OAM Corruption Bug

There is a flaw in the Game Boy hardware that causes rubbish data to be written to object attribute memory (OAM) if the following instructions are used while their 16-bit content (before the operation) is in the range $FE00–$FEFF and the PPU is in mode 2:

 inc rr         dec rr       ; rr = bc, de, or hl
 ld a, [hli]    ld a, [hld]
 ld [hli], a    ld [hld], a

Objects 0 and 1 ($FE00 & $FE04) are not affected by this bug.

Game Boy Color and Advance are not affected by this bug, even when running monochrome software.

Accurate Description

The OAM Corruption Bug (or OAM Bug) actually consists of two different bugs:

  • Attempting to read or write from OAM (Including the $FEA0-$FEFF region) while the PPU is in mode 2 (OAM scan) will corrupt it.
  • Performing an increase or decrease operation on any 16-bit register (BC, DE, HL, SP or PC) while that register is in the OAM range ($FE00–$FEFF) will trigger an access to OAM, causing a corruption. This happens because the CPU’s increment and decrement unit (IDU) for 16-bit numbers is directly tied to the address bus. During IDU operation, the value is output as an address, even if a read or write is not asserted.

Affected Operations

The following operations are affected by this bug:

  • Any memory access instruction, if it accesses OAM
  • inc rr, dec rr - if rr is a 16-bit register pointing to OAM, it will trigger a write and corrupt OAM
  • ld [hli], a, ld [hld], a, ld a, [hli], ld a, [hld]- these will trigger a corruption twice if hl points to OAM; once for the usual memory access, and once for the extra write triggered by the inc/dec
  • pop rr, the ret family - For some reason, pop will trigger the bug only 3 times (instead of the expected 4 times); one read, one glitched write, and another read without a glitched write. This also applies to the ret instructions.
  • push rr, the call family, rst xx and interrupt handling - Pushing to the stack will trigger the bug 4 times; two usual writes and two glitched writes caused by the implied dec sp. However, since one glitched write occurs in the same M-cycle as a actual write, this will effectively behave like 3 writes.

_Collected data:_
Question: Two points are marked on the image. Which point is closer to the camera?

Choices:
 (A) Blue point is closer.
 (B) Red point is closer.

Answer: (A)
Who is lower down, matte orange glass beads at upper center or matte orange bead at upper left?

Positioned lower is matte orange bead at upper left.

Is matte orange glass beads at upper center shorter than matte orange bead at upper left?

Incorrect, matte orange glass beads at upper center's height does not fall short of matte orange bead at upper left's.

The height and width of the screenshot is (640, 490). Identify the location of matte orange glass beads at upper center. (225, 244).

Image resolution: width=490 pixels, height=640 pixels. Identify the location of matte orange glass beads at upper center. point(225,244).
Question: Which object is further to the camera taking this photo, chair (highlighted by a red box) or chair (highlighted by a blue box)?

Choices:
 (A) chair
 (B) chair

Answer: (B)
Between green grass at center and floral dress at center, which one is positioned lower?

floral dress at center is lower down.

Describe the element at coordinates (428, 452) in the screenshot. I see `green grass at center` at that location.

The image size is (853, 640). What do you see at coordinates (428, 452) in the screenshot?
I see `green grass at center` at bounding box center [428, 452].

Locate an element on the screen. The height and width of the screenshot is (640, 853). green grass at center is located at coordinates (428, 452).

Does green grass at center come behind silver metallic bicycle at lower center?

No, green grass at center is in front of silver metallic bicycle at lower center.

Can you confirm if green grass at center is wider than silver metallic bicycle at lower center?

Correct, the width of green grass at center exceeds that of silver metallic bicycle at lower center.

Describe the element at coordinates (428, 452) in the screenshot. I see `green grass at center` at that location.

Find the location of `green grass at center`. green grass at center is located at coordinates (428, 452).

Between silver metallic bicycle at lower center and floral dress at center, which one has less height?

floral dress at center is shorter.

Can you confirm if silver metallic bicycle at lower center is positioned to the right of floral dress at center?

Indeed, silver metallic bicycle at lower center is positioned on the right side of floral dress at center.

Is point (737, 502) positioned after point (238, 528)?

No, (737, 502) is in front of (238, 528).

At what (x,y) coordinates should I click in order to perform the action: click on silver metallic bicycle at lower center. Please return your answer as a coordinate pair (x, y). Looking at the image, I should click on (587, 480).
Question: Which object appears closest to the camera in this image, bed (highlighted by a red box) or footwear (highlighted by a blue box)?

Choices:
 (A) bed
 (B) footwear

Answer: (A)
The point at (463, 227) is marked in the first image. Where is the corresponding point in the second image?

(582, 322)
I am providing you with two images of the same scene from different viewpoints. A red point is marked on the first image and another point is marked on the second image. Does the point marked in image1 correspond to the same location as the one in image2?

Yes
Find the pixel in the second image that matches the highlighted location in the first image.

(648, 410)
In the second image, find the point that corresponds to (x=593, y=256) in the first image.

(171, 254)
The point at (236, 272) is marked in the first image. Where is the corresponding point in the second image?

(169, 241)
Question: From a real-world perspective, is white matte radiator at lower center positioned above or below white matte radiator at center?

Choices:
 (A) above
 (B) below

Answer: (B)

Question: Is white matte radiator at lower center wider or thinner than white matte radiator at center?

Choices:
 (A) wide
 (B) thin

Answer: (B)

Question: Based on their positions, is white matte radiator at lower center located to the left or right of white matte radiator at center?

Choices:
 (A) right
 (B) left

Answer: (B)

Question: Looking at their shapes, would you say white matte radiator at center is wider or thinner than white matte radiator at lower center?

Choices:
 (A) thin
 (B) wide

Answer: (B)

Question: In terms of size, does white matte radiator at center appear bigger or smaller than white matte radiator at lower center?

_Aim of the task:_
In the OAM corruption bug page, list every 16-bit register that the page names as able to trigger the corruption when it is increased or decreased while in the OAM range.

_Result for this exercise:_
BC, DE, HL, SP, PC